Gov. Robert Bentley moved to remake the panel that reviews property values in Mobile County, replacing three appointees of his Republican predecessor, Bob Riley, with a slate that included a surprise choice from across the aisle.
A bipartisan pick
The most talked-about of the governor’s appointments to the Mobile County Board of Equalization was William Clark, a former Democratic state legislator and retired school administrator. Clark, a party stalwart whose extensive rental holdings gave him a working familiarity with real estate, was an unorthodox choice for a Republican governor. Bentley’s two other selections were former state Rep. Ken Kvalheim and Tommy Tyrrell, the latter also recently appointed to the Board of Water and Sewer Commissioners of the city of Mobile.
The part-time board seats pay roughly $12,000 a year. Leaving the panel were three Riley appointees: former state legislator Jeanette Greene, real estate businessman Ruffin Graham and former county Revenue Commission official Doug Sanders. Under the process, municipalities across Mobile County recommend prospects to the state revenue commissioner — at the time Julie Magee of Mobile County — who forwarded her picks to the governor.
Party loyalty in the background
The appointments landed against a backdrop of recurring friction within the local Republican Party, which had been tested repeatedly on questions of loyalty and ideological purity. Officials pointed to episodes ranging from Jeff Glidewell’s judicial campaign years earlier to more recent legislative contests in south Mobile County involving Scott Buzbee and David Sessions, as well as executive committee members who had backed Constitution Party nominee Bill Atkinson over Sessions in the special House District 105 election.
Although the Mobile County Republican Executive Committee had weighed disciplining members Mike Burdine and Lee James for straying, the committee was not expected to take punitive action. Still, there were rumblings that the party would move to “inform” voters of what some described as “RINO-like” conduct by candidates in the coming primaries.

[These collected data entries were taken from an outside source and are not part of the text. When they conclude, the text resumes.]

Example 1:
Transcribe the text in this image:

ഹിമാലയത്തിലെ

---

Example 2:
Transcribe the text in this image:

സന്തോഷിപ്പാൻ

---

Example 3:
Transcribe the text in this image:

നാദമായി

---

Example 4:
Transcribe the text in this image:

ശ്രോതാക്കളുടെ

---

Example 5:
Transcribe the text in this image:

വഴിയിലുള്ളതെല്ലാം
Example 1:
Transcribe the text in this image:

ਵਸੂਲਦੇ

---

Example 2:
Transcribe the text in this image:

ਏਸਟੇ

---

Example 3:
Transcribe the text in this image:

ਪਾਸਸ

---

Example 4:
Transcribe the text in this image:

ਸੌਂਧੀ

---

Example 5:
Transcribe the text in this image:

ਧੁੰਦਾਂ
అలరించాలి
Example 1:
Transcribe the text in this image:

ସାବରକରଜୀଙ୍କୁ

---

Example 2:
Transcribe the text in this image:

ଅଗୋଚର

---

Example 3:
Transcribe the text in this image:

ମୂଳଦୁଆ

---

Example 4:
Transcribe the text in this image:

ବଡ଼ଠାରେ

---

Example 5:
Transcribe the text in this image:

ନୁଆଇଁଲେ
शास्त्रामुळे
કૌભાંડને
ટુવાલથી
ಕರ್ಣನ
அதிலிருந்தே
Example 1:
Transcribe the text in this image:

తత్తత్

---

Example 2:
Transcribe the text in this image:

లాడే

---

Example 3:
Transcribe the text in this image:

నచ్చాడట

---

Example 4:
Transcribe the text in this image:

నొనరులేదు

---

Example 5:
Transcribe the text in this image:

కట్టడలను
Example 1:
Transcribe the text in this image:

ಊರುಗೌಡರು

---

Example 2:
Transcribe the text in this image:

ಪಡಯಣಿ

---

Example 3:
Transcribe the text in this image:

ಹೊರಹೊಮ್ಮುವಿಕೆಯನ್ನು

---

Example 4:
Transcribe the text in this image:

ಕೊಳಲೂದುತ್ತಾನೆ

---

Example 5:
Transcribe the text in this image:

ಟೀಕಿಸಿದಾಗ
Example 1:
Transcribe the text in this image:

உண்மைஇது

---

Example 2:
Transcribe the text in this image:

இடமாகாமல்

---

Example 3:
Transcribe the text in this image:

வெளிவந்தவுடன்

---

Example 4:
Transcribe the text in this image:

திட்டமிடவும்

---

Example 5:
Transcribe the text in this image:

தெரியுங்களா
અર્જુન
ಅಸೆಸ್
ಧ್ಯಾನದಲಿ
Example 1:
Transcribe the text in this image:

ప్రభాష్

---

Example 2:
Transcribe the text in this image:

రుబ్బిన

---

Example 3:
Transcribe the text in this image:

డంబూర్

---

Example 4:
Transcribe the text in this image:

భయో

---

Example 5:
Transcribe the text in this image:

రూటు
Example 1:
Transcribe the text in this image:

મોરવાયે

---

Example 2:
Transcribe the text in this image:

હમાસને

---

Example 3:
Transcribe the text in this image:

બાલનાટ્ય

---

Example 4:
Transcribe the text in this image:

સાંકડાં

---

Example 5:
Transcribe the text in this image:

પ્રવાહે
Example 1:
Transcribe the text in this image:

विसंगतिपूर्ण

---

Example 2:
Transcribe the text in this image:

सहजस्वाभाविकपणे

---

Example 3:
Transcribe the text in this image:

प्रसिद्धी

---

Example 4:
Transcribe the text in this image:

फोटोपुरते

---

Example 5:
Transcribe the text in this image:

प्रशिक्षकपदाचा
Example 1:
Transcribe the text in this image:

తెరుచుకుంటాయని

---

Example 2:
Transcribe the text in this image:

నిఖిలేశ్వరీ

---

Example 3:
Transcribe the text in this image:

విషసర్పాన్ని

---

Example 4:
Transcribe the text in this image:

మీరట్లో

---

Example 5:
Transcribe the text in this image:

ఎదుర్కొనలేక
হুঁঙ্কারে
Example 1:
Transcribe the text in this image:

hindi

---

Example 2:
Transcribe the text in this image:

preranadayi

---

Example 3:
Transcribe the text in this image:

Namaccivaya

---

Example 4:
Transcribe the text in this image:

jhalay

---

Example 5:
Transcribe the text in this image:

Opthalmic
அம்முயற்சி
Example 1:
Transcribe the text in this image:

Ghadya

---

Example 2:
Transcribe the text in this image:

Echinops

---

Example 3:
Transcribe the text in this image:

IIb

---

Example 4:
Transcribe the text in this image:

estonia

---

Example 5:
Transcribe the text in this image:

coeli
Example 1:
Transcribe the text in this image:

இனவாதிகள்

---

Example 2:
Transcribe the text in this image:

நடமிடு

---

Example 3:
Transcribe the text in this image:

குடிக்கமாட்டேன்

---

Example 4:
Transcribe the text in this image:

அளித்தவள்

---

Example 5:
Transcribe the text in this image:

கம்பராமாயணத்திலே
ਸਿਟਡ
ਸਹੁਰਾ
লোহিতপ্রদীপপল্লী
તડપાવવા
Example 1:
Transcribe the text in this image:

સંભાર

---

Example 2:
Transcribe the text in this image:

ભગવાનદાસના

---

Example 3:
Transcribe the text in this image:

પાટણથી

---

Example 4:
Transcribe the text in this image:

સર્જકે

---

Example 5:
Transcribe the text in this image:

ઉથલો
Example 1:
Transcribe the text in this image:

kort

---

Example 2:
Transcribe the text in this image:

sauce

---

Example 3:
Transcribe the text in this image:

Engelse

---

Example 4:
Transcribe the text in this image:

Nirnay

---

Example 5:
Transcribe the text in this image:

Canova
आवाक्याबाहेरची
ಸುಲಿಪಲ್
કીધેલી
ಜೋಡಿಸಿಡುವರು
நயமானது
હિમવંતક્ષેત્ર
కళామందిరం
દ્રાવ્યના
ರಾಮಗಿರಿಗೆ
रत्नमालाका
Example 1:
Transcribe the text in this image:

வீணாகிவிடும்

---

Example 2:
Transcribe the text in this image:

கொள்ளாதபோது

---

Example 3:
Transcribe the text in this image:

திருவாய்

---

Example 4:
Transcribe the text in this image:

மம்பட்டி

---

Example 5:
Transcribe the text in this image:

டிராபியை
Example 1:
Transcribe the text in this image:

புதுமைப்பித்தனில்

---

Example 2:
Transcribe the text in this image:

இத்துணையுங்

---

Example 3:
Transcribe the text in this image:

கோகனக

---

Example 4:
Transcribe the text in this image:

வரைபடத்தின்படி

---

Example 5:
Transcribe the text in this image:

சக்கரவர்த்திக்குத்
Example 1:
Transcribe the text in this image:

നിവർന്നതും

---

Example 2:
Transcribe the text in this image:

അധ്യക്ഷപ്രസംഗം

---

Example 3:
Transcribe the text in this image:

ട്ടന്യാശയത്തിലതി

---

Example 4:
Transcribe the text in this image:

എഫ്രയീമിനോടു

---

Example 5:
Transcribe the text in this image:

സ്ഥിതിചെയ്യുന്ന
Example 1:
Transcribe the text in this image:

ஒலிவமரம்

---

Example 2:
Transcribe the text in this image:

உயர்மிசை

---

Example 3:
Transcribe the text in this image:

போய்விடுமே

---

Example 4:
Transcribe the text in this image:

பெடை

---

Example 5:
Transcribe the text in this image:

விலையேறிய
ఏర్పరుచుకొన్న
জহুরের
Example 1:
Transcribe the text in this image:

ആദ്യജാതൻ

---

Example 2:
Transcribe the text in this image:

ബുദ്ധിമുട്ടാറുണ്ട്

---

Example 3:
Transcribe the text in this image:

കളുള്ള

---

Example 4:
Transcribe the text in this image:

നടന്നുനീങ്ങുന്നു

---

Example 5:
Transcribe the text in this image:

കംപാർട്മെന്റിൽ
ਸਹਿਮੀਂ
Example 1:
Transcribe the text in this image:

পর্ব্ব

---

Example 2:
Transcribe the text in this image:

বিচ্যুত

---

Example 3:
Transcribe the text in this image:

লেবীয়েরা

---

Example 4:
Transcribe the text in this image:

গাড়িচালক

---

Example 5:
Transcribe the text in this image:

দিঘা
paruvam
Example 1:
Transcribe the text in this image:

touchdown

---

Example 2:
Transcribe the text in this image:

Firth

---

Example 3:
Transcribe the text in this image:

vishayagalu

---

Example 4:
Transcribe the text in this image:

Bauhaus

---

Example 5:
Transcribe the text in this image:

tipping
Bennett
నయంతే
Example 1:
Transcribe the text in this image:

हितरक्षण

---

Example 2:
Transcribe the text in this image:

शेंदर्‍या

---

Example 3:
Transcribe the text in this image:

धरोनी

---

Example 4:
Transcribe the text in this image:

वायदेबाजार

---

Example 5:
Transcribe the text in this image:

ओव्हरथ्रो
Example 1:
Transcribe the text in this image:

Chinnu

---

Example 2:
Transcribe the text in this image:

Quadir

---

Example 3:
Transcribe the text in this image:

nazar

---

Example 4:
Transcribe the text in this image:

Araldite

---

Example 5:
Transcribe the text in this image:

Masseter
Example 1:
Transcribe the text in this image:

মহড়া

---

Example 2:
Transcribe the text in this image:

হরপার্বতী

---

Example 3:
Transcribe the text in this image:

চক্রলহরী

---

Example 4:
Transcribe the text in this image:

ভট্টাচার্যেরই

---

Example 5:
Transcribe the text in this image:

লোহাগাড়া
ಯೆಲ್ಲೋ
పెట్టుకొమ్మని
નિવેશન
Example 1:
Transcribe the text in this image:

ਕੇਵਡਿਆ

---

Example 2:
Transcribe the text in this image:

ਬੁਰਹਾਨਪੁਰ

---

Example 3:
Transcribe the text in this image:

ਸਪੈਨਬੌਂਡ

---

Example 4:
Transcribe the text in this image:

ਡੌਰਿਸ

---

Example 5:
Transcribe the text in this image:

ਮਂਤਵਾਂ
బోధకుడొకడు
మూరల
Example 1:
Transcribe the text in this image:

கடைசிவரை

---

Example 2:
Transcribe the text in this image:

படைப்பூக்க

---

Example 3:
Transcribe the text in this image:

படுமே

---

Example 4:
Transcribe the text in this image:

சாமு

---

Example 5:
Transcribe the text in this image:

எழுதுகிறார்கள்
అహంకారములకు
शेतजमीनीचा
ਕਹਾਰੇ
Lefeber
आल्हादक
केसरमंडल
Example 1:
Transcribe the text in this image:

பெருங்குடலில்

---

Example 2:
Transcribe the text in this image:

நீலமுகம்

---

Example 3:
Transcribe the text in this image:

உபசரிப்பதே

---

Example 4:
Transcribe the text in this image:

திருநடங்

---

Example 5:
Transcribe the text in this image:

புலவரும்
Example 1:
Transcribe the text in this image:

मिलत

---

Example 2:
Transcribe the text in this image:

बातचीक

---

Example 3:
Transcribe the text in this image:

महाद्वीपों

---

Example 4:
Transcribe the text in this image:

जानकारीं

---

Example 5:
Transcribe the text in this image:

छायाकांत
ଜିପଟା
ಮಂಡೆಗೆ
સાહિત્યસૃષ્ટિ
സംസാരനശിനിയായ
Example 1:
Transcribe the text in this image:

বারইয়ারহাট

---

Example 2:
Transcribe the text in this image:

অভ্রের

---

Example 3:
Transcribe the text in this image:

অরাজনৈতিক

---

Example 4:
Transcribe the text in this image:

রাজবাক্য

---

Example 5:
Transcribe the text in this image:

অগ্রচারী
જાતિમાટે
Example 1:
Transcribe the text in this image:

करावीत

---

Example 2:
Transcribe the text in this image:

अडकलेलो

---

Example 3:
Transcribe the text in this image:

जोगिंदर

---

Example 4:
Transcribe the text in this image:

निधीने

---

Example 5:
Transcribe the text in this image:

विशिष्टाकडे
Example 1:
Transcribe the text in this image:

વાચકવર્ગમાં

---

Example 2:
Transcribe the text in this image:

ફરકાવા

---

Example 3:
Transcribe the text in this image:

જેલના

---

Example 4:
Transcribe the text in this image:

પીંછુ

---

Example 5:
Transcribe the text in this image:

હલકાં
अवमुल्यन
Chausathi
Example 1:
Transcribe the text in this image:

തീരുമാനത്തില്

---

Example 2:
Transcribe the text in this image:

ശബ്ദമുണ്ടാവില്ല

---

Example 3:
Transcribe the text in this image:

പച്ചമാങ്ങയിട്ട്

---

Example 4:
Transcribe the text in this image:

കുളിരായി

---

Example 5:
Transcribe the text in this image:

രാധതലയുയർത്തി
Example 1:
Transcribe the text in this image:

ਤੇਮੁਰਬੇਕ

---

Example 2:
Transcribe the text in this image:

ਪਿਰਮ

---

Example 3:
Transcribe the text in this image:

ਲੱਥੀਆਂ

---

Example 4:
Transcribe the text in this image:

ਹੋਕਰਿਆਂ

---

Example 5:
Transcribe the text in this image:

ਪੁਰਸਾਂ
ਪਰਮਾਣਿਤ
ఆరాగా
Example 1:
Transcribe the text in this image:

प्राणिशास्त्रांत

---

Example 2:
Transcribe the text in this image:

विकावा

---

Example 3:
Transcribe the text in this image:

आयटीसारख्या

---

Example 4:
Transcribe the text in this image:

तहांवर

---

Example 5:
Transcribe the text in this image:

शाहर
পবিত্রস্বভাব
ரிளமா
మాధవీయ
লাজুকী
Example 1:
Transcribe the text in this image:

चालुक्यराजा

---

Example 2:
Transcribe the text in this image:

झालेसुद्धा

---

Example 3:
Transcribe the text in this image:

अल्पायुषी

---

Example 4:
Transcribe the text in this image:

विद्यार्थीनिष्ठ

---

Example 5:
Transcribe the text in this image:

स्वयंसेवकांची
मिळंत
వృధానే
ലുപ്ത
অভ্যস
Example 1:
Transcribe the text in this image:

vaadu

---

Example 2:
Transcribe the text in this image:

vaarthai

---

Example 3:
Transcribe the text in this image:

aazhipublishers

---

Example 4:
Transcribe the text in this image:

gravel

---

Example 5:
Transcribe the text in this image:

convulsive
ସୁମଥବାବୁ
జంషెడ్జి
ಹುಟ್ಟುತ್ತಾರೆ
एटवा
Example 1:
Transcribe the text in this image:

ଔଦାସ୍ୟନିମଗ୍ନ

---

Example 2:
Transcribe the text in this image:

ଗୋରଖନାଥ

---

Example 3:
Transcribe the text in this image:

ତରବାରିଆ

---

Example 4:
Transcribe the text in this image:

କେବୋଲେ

MCREC Chairwoman Terry Lathan struck a conciliatory tone about Bentley tapping a Democrat for the local board. “I have not heard any information on the decision, but I do know the governor served with Rep. Clark and is probably showing a bipartisanship appointment for our county,” she said. “I also know that Ken and Tommy are great conservatives, as are Jeanette and Doug. A new governor gets to place people in appointed positions at his choice. It’s very common.”
What the board does
The Board of Equalization occupies a quiet but consequential role in county government, hearing challenges to property assessments and helping ensure that valuations are applied fairly. For property owners who believed their assessments were out of line, the board offered a first avenue of appeal — making the makeup of the panel a matter of more than passing interest to homeowners and businesses alike.
Observers noted that the reshuffle reflected Bentley’s willingness, still early in his term, to make appointments that did not always follow strict party lines, even as local Republican leaders continued to grapple with the steady migration of longtime Democrats into GOP ranks.